Some of the death scenes are horrible to watch – no heroic last stands or sudden flashing blades, just people’s horrible realisation that they are going to die.
The death scenes are interesting. You see a lot of the aftermath but never the actual death. This again is very much influenced by Asian ghost stories – I find it very disturbing to see what has happened to someone but not see it happening. Your imagination then fills in the gaps and it’s not pleasant. One of the only deaths in the film that is very full-on is the bin sequence. I find tonally that it sticks out a bit. I even pondered cutting it out. It’s very ‘real’. It’s really horrible.
Were there other alternative endings explored? A happy ending, perhaps?
I LOVE the ending. I know a lot of people really dislike it and feel that the film ends too soon but it is by far my favourite moment of the film. It’s bleak but not needlessly nasty. I hate horror movies that kill everyone at the end just for the sake of being nasty. I did try many different endings. Anderson chasing the kids down and killing them was one. Showing who the children were at the end was another but I just felt they had nothing to do with emotional themes of the movie.

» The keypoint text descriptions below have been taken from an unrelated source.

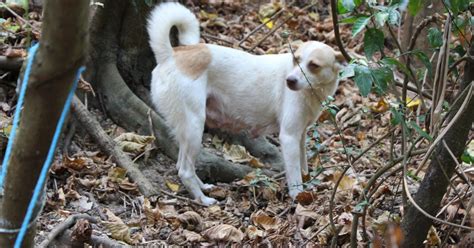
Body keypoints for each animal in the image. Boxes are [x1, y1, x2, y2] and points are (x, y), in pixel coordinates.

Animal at [146, 3, 338, 205]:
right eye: (296, 60)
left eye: (314, 65)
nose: (290, 81)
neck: (311, 92)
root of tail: (170, 55)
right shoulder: (289, 137)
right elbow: (295, 176)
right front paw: (298, 197)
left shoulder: (300, 135)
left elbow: (303, 166)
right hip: (194, 127)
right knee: (184, 170)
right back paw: (203, 200)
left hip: (187, 131)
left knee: (181, 164)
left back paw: (204, 187)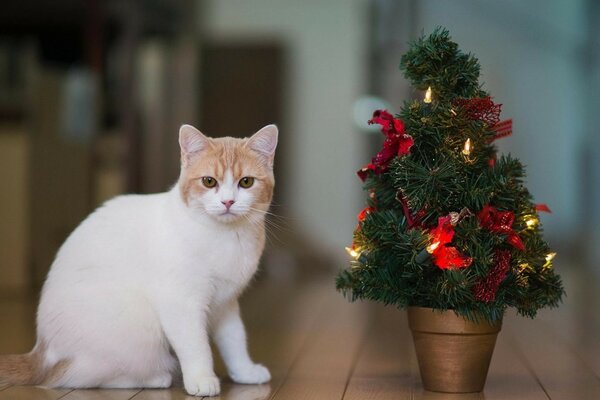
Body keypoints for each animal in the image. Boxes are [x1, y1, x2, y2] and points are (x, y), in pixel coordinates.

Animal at [0, 123, 276, 396]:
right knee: (75, 378)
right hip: (137, 332)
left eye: (246, 182)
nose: (228, 201)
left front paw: (245, 372)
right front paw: (201, 380)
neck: (227, 237)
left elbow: (235, 340)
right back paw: (156, 378)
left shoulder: (226, 304)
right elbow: (196, 347)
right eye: (209, 181)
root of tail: (42, 352)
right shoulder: (181, 304)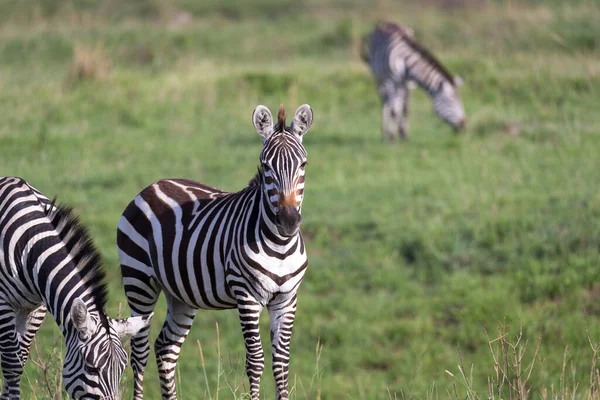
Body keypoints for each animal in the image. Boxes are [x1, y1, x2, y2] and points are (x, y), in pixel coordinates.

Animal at [0, 178, 152, 400]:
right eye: (91, 368)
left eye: (122, 368)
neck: (32, 249)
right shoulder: (3, 303)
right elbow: (11, 364)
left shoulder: (36, 308)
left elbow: (19, 361)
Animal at [116, 104, 314, 400]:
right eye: (266, 166)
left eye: (303, 165)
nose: (288, 221)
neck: (280, 245)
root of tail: (152, 186)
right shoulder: (247, 297)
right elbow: (256, 361)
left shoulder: (287, 299)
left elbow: (281, 363)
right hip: (138, 280)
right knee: (139, 353)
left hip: (180, 294)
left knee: (165, 348)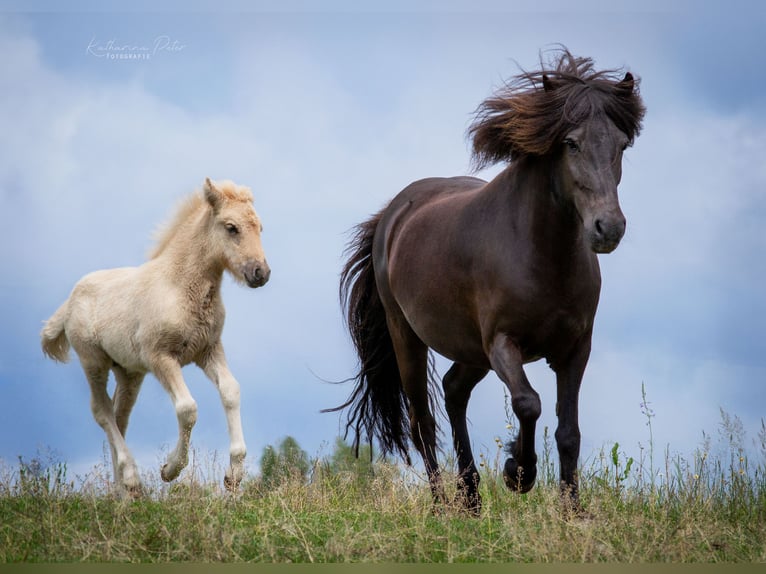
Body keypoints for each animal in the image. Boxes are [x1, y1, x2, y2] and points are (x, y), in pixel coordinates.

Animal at [42, 179, 272, 496]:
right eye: (231, 227)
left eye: (260, 227)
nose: (260, 273)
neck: (178, 286)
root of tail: (69, 301)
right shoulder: (160, 357)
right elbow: (187, 408)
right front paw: (170, 469)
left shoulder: (209, 350)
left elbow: (231, 391)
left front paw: (233, 476)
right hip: (93, 362)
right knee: (102, 412)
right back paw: (131, 479)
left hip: (129, 373)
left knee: (120, 416)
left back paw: (123, 495)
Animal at [332, 51, 644, 516]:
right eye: (571, 143)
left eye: (621, 145)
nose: (608, 229)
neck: (541, 256)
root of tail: (394, 213)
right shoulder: (503, 343)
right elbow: (529, 404)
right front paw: (519, 472)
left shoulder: (575, 349)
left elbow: (568, 431)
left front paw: (572, 512)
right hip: (408, 335)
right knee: (422, 421)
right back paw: (443, 504)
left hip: (470, 349)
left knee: (453, 391)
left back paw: (472, 496)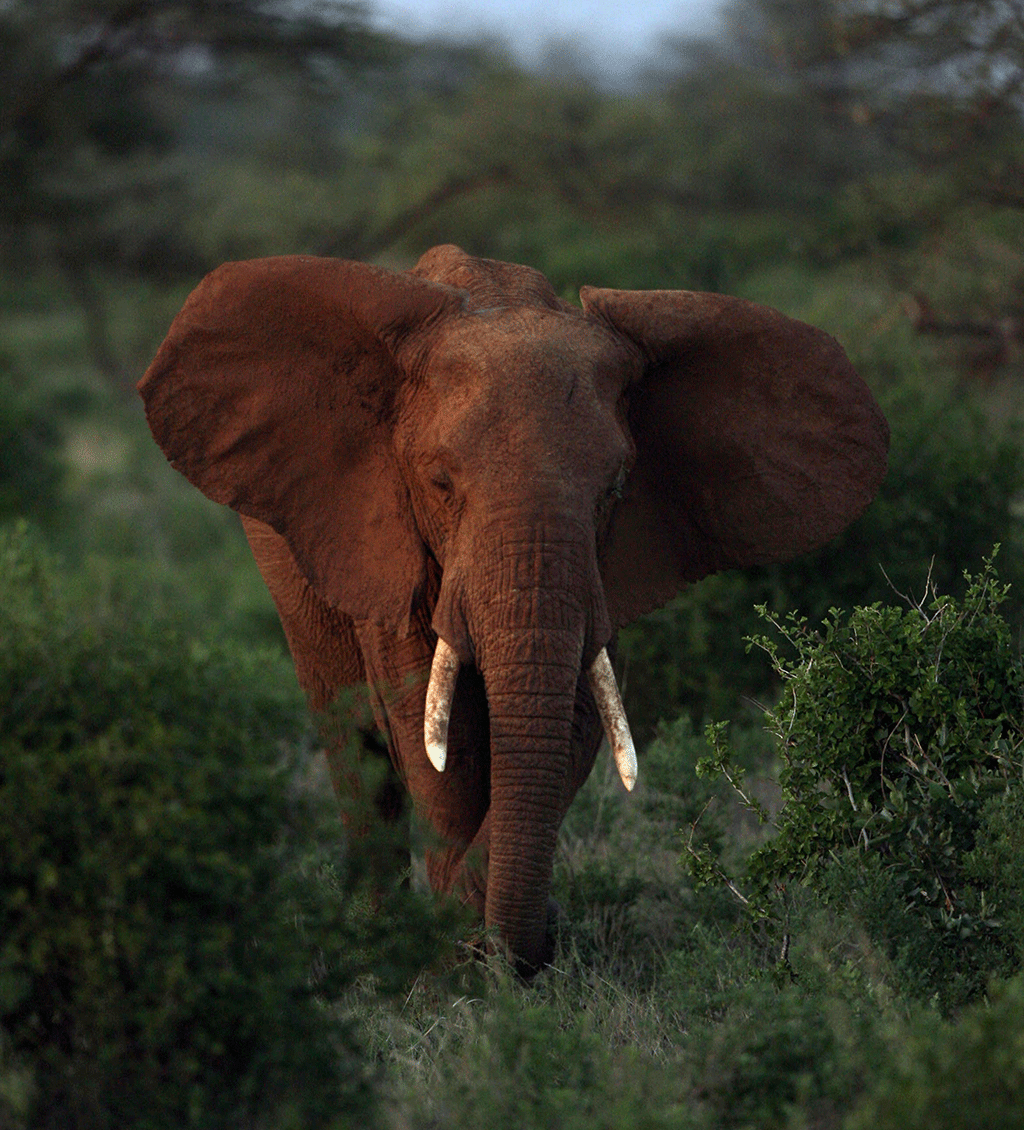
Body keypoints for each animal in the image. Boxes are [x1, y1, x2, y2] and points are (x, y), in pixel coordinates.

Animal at [135, 245, 886, 971]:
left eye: (616, 488)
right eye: (439, 482)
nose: (531, 945)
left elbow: (579, 716)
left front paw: (493, 943)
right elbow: (432, 734)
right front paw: (450, 962)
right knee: (352, 742)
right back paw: (373, 947)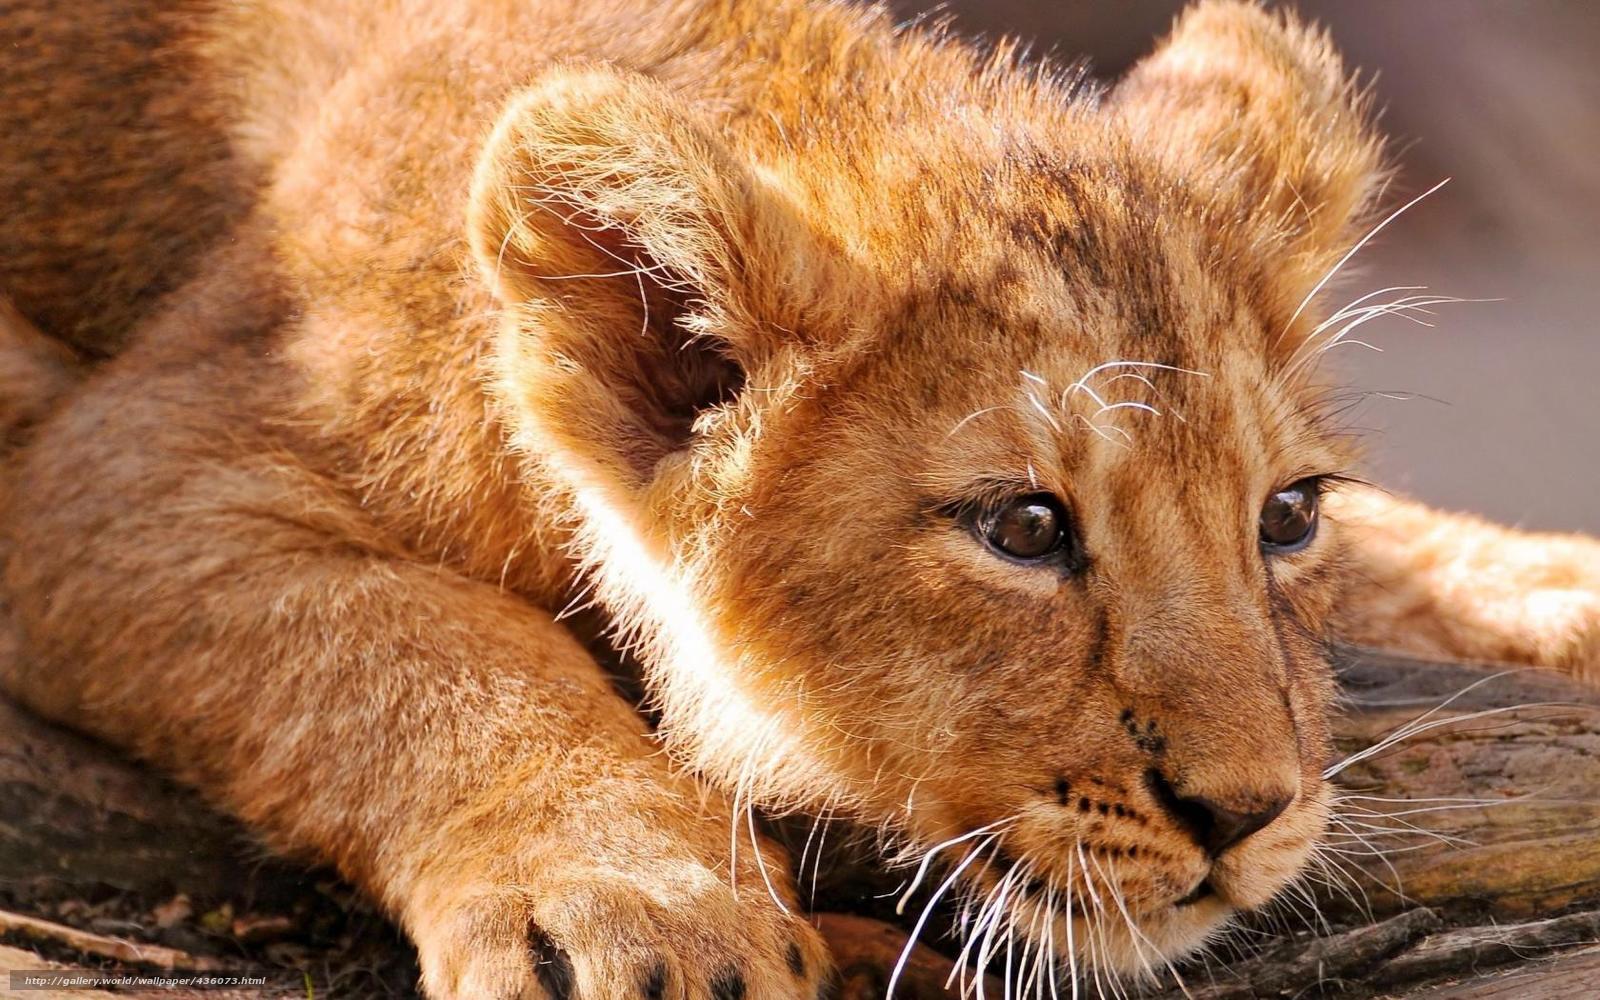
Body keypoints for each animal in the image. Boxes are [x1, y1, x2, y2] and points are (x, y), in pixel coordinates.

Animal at [2, 0, 1597, 996]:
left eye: (1288, 517)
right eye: (1025, 529)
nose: (1249, 814)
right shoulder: (121, 467)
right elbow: (409, 642)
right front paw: (639, 900)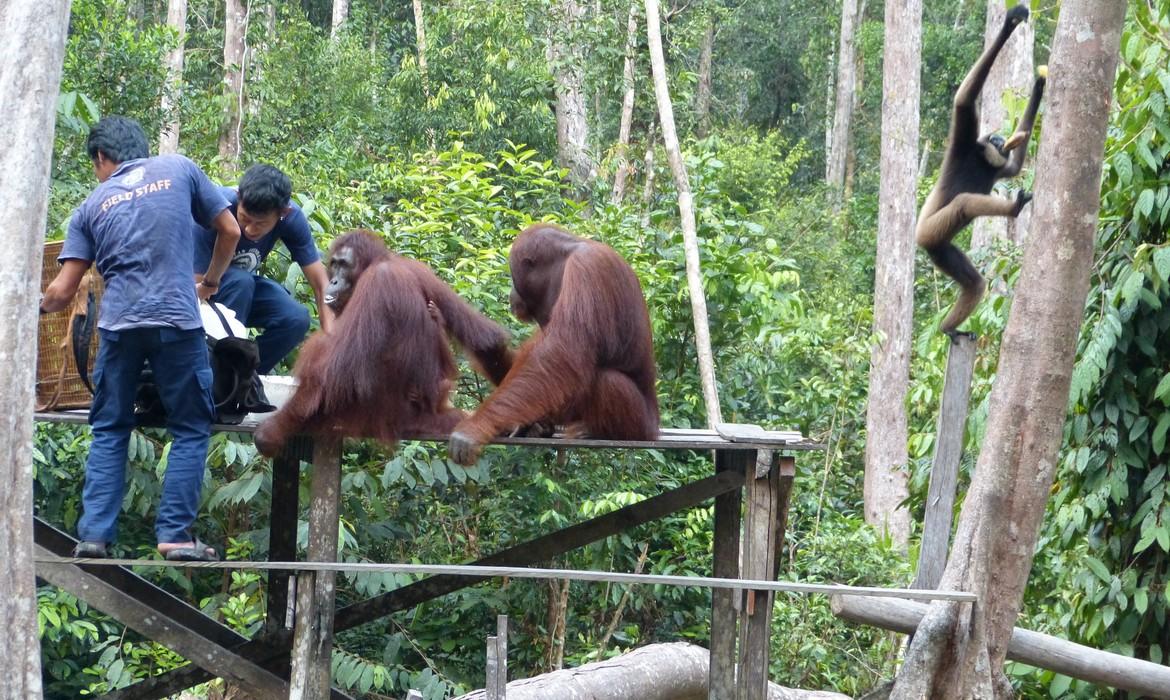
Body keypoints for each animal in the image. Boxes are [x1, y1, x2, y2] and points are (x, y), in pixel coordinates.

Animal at [916, 4, 1046, 337]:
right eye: (995, 139)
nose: (1001, 143)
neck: (983, 161)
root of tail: (922, 240)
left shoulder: (996, 166)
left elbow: (1014, 167)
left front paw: (1039, 86)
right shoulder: (965, 143)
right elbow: (963, 100)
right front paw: (1009, 24)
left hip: (940, 249)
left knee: (974, 284)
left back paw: (949, 329)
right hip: (932, 229)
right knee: (963, 203)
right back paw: (1013, 208)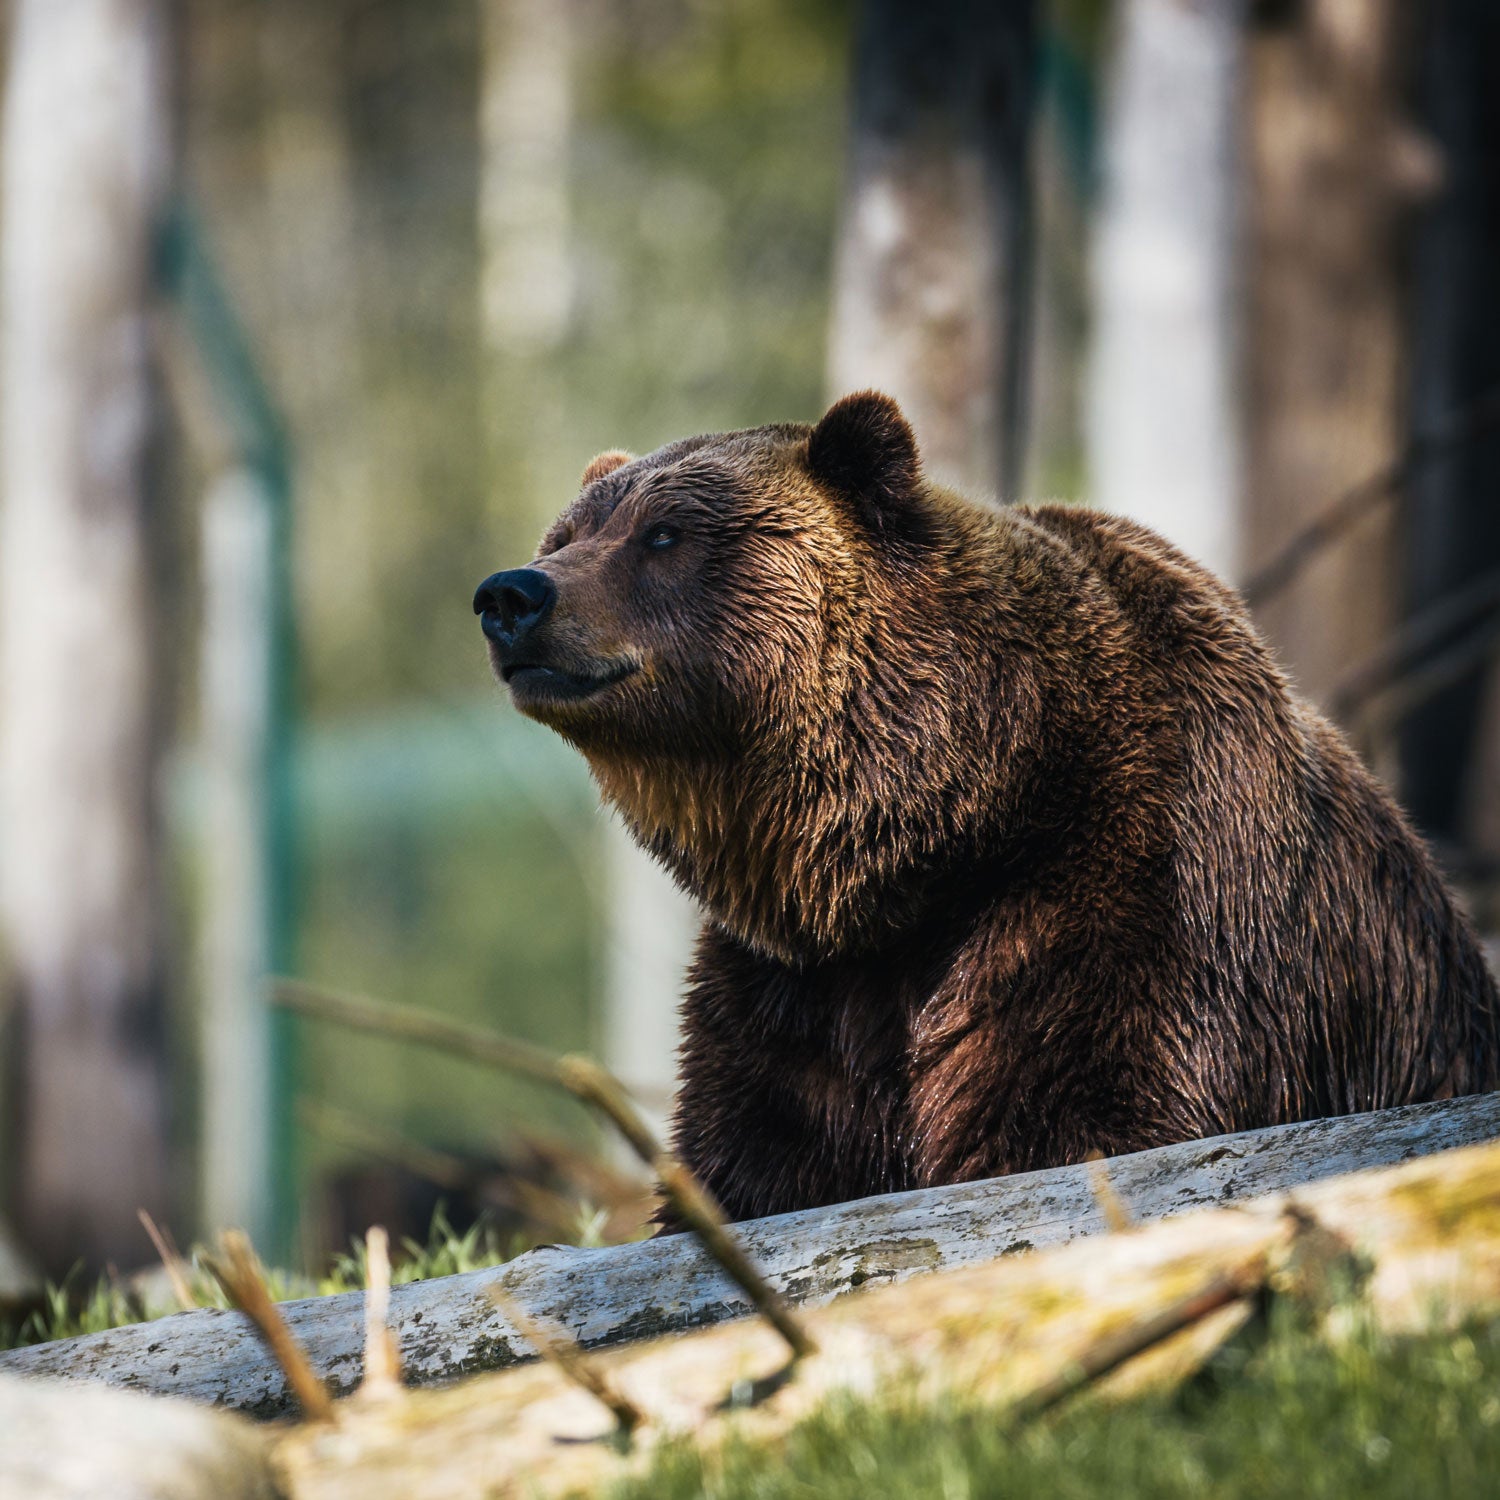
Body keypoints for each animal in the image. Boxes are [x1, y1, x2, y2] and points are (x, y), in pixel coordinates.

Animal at [471, 393, 1500, 1224]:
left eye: (664, 535)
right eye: (566, 535)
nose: (511, 593)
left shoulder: (1136, 891)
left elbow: (1083, 1114)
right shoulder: (796, 991)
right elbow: (759, 1158)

We only came up with the ending very late in the day. I remember chatting to one of the producers and just saying that I didn’t feel that the film had the right ending and we just kicked it around. We asked ourselves: what is the worst thing that can happen to our character? I wanted him to have to make a true decision. In a movie when the lead character has to decide whether to go into a burning building / spaceship in order to save the person he loves or not… that’s not a real decision. We know our hero will rescue them. I wanted the film to lead to this real decision. I love the ending but I know it will divide people.